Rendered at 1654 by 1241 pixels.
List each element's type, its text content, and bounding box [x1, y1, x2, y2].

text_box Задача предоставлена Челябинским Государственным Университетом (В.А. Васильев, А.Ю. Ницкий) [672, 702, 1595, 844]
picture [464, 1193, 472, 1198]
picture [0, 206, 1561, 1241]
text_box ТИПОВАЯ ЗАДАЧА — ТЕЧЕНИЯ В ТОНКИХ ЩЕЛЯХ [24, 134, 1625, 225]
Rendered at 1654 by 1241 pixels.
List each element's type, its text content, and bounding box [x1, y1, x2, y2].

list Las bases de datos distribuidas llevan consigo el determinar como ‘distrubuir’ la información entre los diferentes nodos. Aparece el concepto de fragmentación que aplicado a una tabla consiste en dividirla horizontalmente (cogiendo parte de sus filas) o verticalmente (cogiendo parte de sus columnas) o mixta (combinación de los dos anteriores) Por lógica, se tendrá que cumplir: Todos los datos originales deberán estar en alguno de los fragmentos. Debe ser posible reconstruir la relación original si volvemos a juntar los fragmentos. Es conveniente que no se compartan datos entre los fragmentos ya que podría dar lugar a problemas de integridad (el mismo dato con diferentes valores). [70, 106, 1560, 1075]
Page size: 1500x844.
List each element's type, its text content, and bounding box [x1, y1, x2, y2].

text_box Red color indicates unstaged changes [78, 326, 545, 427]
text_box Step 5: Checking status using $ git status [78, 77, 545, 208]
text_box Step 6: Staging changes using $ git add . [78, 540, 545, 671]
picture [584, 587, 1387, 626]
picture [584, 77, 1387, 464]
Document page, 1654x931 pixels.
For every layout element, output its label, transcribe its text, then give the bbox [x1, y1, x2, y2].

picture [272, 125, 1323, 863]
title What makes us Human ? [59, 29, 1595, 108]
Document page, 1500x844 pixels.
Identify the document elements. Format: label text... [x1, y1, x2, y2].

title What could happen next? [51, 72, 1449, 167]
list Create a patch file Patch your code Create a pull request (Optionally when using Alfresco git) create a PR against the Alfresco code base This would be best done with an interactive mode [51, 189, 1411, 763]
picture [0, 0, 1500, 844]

────────────────

Please format all of the data above as a numbered list, leaving out blank lines.

▶ _Written answer_:
1. Rendered at 1654 by 1241 pixels.
2. List each element's type, its text content, and bounding box [x1, y1, x2, y2].
3. text_box Задача предоставлена Челябинским Государственным Университетом (В.А. Васильев, А.Ю. Ницкий) [672, 702, 1595, 844]
4. picture [464, 1193, 472, 1198]
5. picture [0, 206, 1561, 1241]
6. text_box ТИПОВАЯ ЗАДАЧА — ТЕЧЕНИЯ В ТОНКИХ ЩЕЛЯХ [24, 134, 1625, 225]
7. Rendered at 1654 by 1241 pixels.
8. List each element's type, its text content, and bounding box [x1, y1, x2, y2].
9. list Las bases de datos distribuidas llevan consigo el determinar como ‘distrubuir’ la información entre los diferentes nodos. Aparece el concepto de fragmentación que aplicado a una tabla consiste en dividirla horizontalmente (cogiendo parte de sus filas) o verticalmente (cogiendo parte de sus columnas) o mixta (combinación de los dos anteriores) Por lógica, se tendrá que cumplir: Todos los datos originales deberán estar en alguno de los fragmentos. Debe ser posible reconstruir la relación original si volvemos a juntar los fragmentos. Es conveniente que no se compartan datos entre los fragmentos ya que podría dar lugar a problemas de integridad (el mismo dato con diferentes valores). [70, 106, 1560, 1075]
10. Page size: 1500x844.
11. List each element's type, its text content, and bounding box [x1, y1, x2, y2].
12. text_box Red color indicates unstaged changes [78, 326, 545, 427]
13. text_box Step 5: Checking status using $ git status [78, 77, 545, 208]
14. text_box Step 6: Staging changes using $ git add . [78, 540, 545, 671]
15. picture [584, 587, 1387, 626]
16. picture [584, 77, 1387, 464]
17. Document page, 1654x931 pixels.
18. For every layout element, output its label, transcribe its text, then give the bbox [x1, y1, x2, y2].
19. picture [272, 125, 1323, 863]
20. title What makes us Human ? [59, 29, 1595, 108]
21. Document page, 1500x844 pixels.
22. Identify the document elements. Format: label text... [x1, y1, x2, y2].
23. title What could happen next? [51, 72, 1449, 167]
24. list Create a patch file Patch your code Create a pull request (Optionally when using Alfresco git) create a PR against the Alfresco code base This would be best done with an interactive mode [51, 189, 1411, 763]
25. picture [0, 0, 1500, 844]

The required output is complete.